Off in the distance, an explosion was heard, a loud one followed by cracking and mild tremors felt even this far away. "Sounds like our shipmates have been busy as well. Your plan is sound, Myx Dael, lead on. I must say, you make an excellent navigator."

Scanning again, Malana nodded. "All targets have been hit and with only the..." Suddenly, a low rumble from the main temple could be heard, reverberating across the land. "It seems our hostess is upset," Malana commented dispassionately. "Shall we go entertain her?"

“Cranky goddesses whose revolutions are underway because I made the call are my favorite first contacts,” Rita Paris quipped. “I wonder how Ensign Jurot did with her meeting?” Another rumble shook the ground slightly, and Paris turned an eye toward the mountain. “Not well I’d wager, given her diplomatic skills…”

With a nod and gesture towards the direction the party should take, Dael began wending their way through the underbrush towards the rail line. “Do we need to get in touch with the rest of the away team ma’am, or should we carry on and tell them where to meet us? A little extra weaponry might not be the worst idea…”

“With all the chaos, I suspect it might not be the worst idea.” Reaching for her classic communicator, Paris snapped her fingers as she realized that she left it with the Commodore. Tapping the wrist comm, she encrypted the signal, then sent a text message to the Thor to be prepared to dust off the away team at the spaceport by coordinating with Lieutenant Commader sh’Zoarhi. When the spaceport mission was complete, Paris ordered the Thor crew to ferry the other half of the landing party to the main temple in 18 minutes. Since Hera’s chariot fleet was supposed to be taking off in 13 minutes, and if the other away team did not succeed, the Thor already had their orders to destroy the spaceport with extreme volcanic prejudice.

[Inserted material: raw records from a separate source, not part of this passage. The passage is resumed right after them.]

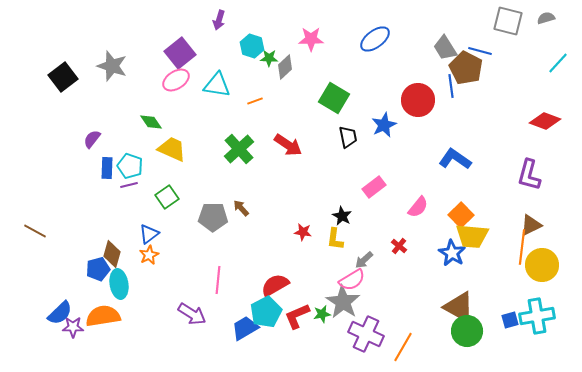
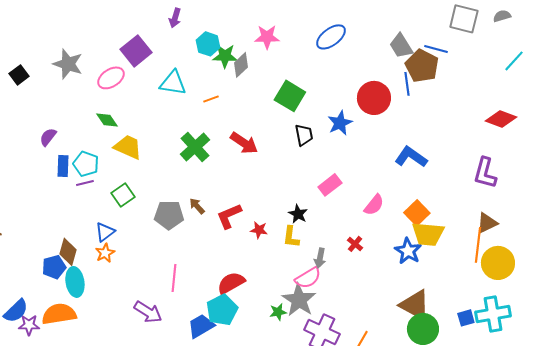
green star: (269, 58) -> (225, 56), size x1.4
black square: (63, 77) -> (19, 75), size x0.7
pink ellipse: (176, 80) -> (111, 78), moved
gray arrow: (364, 260) -> (320, 258), turned -36
red L-shape: (297, 316) -> (229, 216), moved

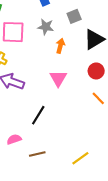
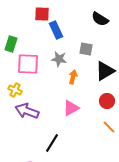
gray square: (74, 16) -> (86, 49), turned 32
pink triangle: (58, 78) -> (71, 108), turned 30

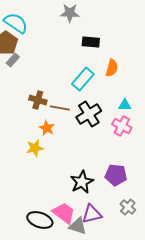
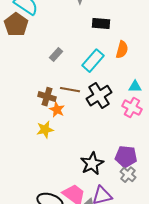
gray rectangle: (13, 60) -> (56, 55), moved
brown cross: (38, 100) -> (47, 97), moved
gray cross: (128, 207) -> (128, 175), moved

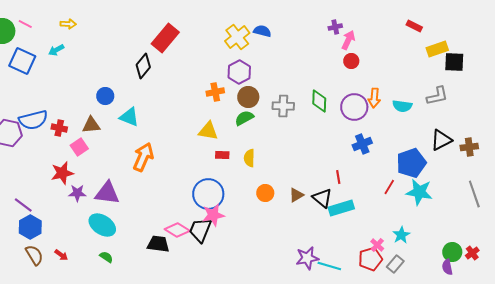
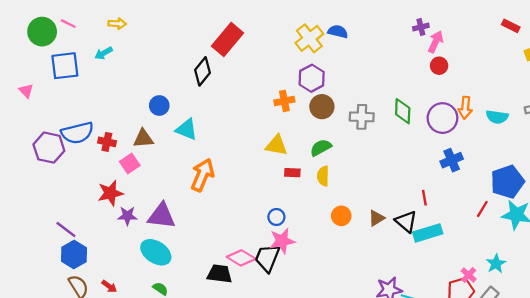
blue square: (22, 61) -> (65, 66), turned -32
green semicircle: (244, 118) -> (321, 148), moved
blue circle: (208, 194) -> (276, 217), size x0.5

Glancing back up, weariness tried to settle in, as shock over the day and the attendant adrenaline had their way with the explorer of another age, thrust into combat with myths older than she was. Seeing the expectant and vulnerable face of the young immortal and the impassive expression of the alien scientist, Paris drew herself upright, took a deep breath and nodded to them both, her exterior the soul of confident command.

“Last leg of the journey, people. Let’s go make a house call on a cranky immortal who really should have learned better people skills by this millennium of her life. Shall we?” With that said, Paris set off in the direction of the base of the tram system the Doctor had located, which would enable them to make an unconventional approach to the tyrant’s lair.